Seeing Radio: From Zero RF Priors to Explainable Modulation Recognition with Vision Language Models
/ Authors
/ Abstract
Current RF machine-learning pipelines rely on task-specific deep networks for modulation classification and related tasks, but these models require custom architectures and labeled datasets for each problem, generalize poorly across channel conditions and SNRs, and offer little interpretability. In contrast, modern multimodal large language models (MLLMs) can integrate heterogeneous visual and textual data and exhibit strong cross-domain generalization and explanation capabilities. Our goal in this work is to explore whether vision-language models (VLMs) can be adapted to directly perceive RF signals and reason about modulation patterns without redesigning their architectures or injecting RF-specific inductive biases.
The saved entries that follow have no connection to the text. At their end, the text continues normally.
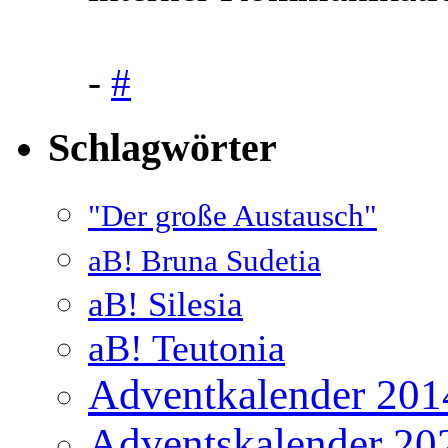
-
#
Schlagwörter
"Der große Austausch"
aB! Bruna Sudetia
aB! Silesia
aB! Teutonia
Adventkalender 201
Adventskalender 20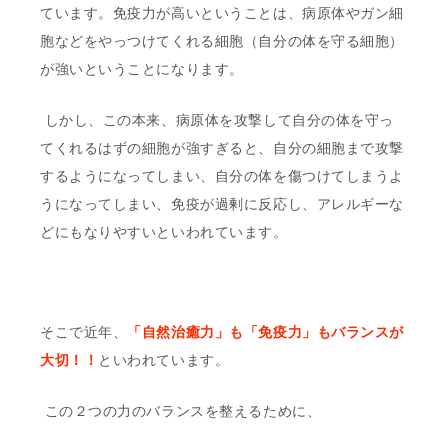
ています。免疫力が高いということは、病原体やガン細
胞などをやっつけてくれる細胞（自分の体を守る細胞）
が強いということになります。
しかし、この本来、病原体を攻撃して自分の体を守っ
てくれるはずの細胞が強すぎると、自分の細胞まで攻撃
するようになってしまい、自分の体を傷つけてしまうよ
うになってしまい、免疫が過剰に反応し、アレルギーな
どにもなりやすいといわれています。
そこで近年、
「自然治癒力」も「免疫力」もバランスが
大切！！
といわれています。
この２つの力のバランスを整えるために、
To achieve this, we convert complex IQ streams into time-series, spectrogram, and joint RF visualizations, build a 57-class RF visual question answering benchmark, and show that lightweight parameter-efficient fine-tuning can enhance the accuracy of a general-purpose VLM from around 10% to nearly 90%, while ensuring robustness to noise and out-of-vocabulary modulations and the ability to produce human-readable rationales. The obtained results show that combining RF-to-image conversion with promptable VLMs provides a scalable and practical foundation for RF-aware AI systems in future 6G networks.